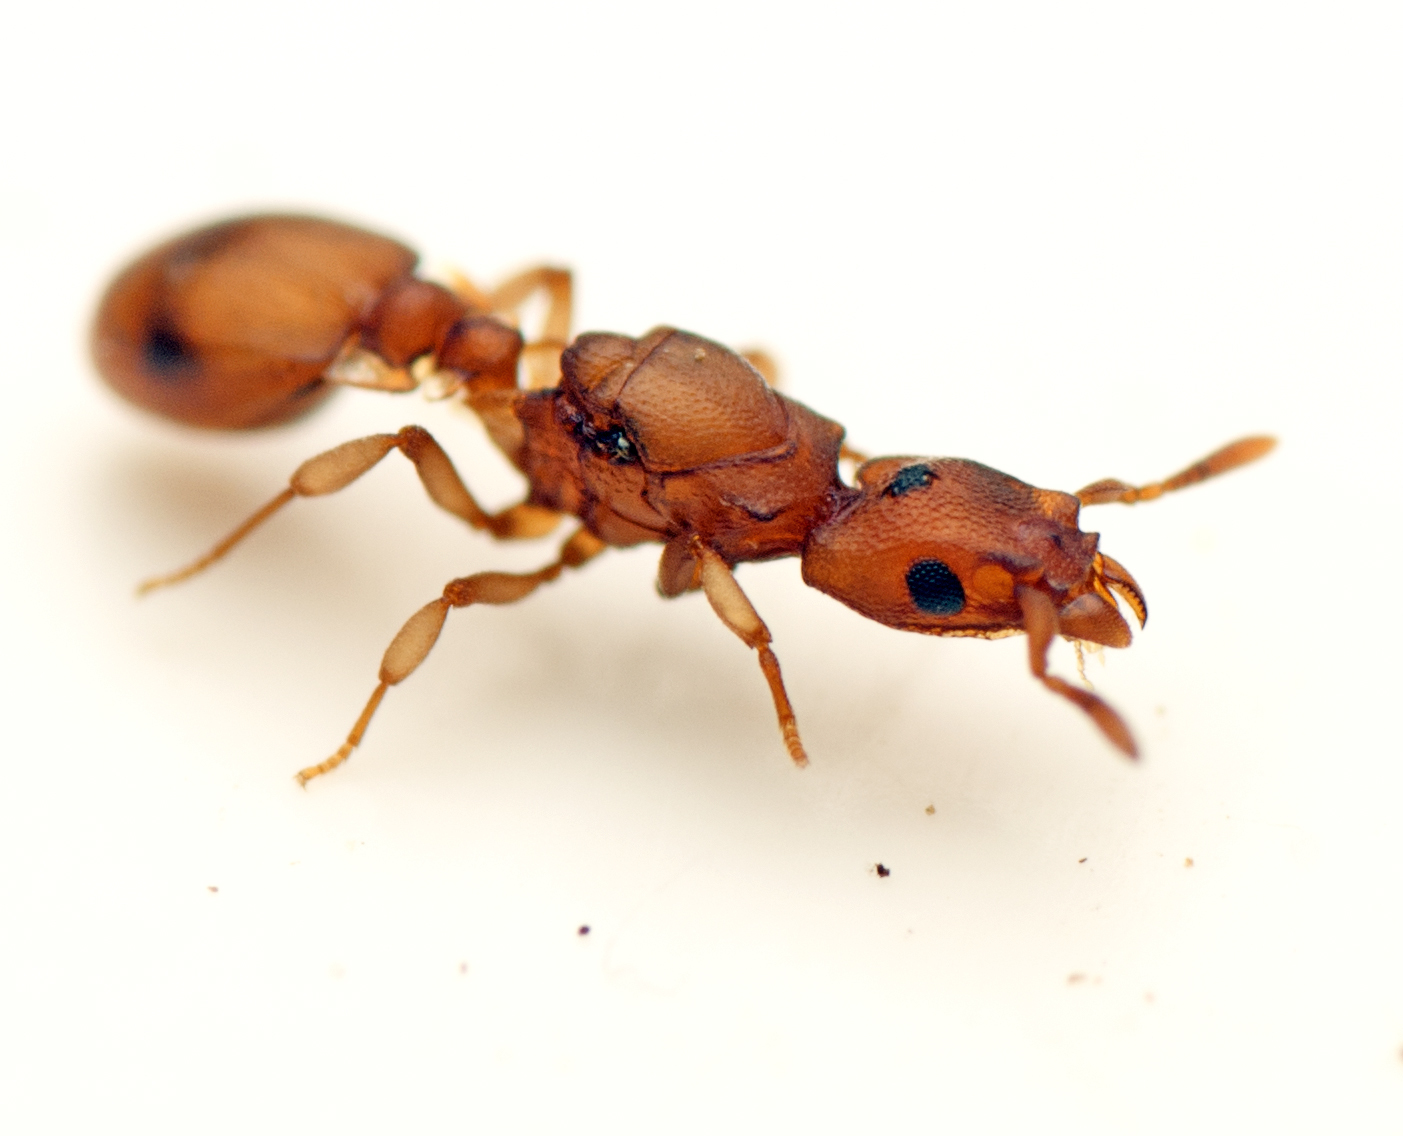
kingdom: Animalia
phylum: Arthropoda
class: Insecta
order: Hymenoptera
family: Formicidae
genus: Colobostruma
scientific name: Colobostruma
* * *
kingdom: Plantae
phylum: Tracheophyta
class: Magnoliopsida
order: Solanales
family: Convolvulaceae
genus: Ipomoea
---
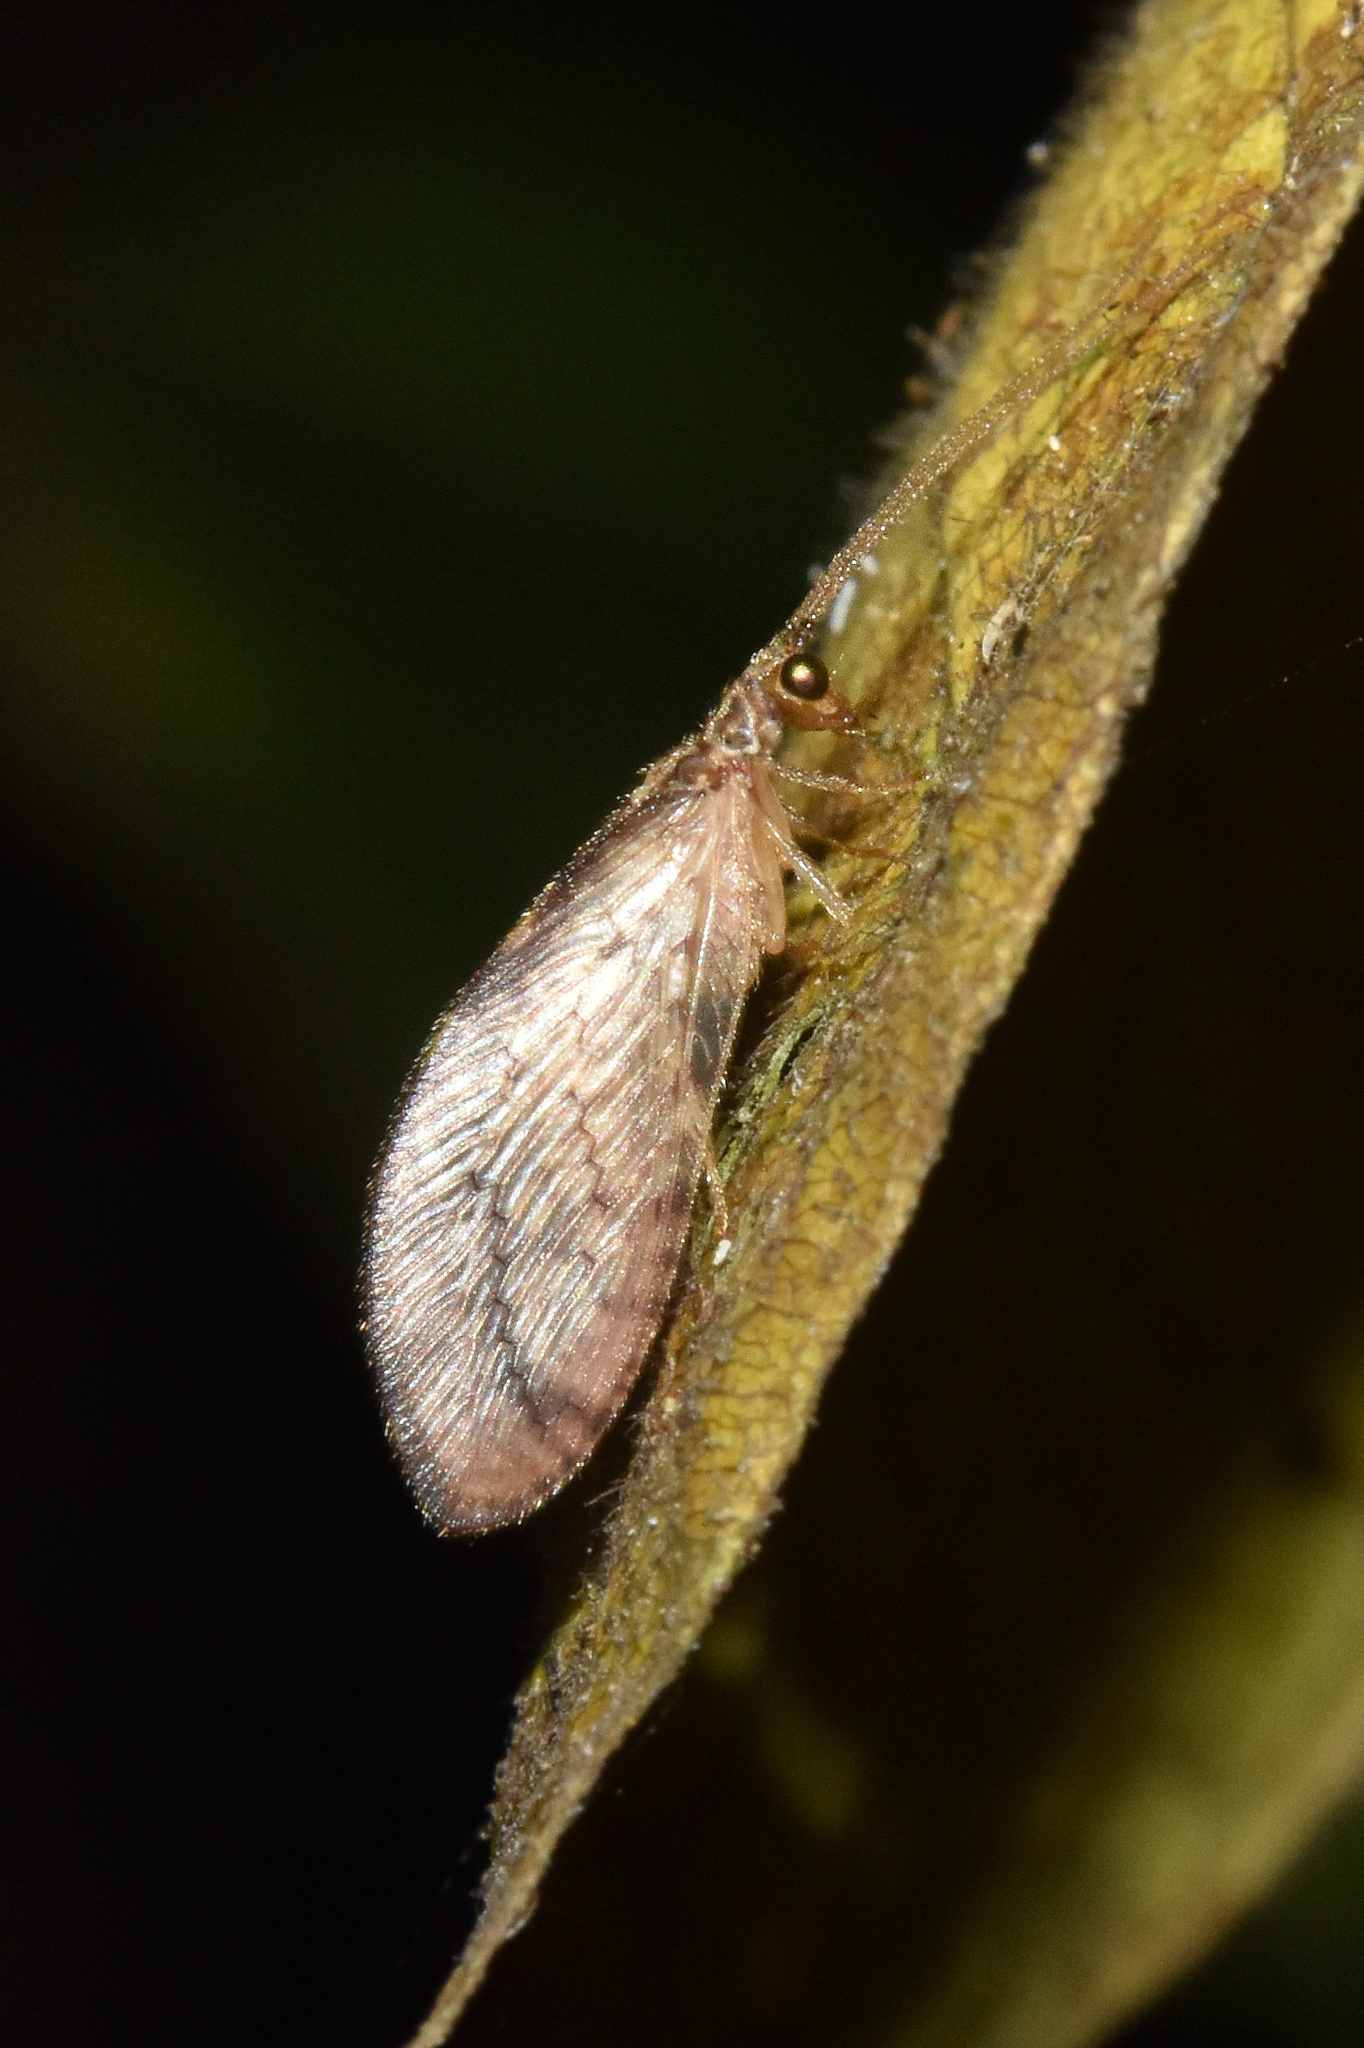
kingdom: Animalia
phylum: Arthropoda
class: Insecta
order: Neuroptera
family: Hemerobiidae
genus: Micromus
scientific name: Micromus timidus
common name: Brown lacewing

### Task instructions
Copy everything from the line containing "order: Neuroptera" down to the line containing "common name: Brown lacewing", both included, without changing anything.

### Exercise output
order: Neuroptera
family: Hemerobiidae
genus: Micromus
scientific name: Micromus timidus
common name: Brown lacewing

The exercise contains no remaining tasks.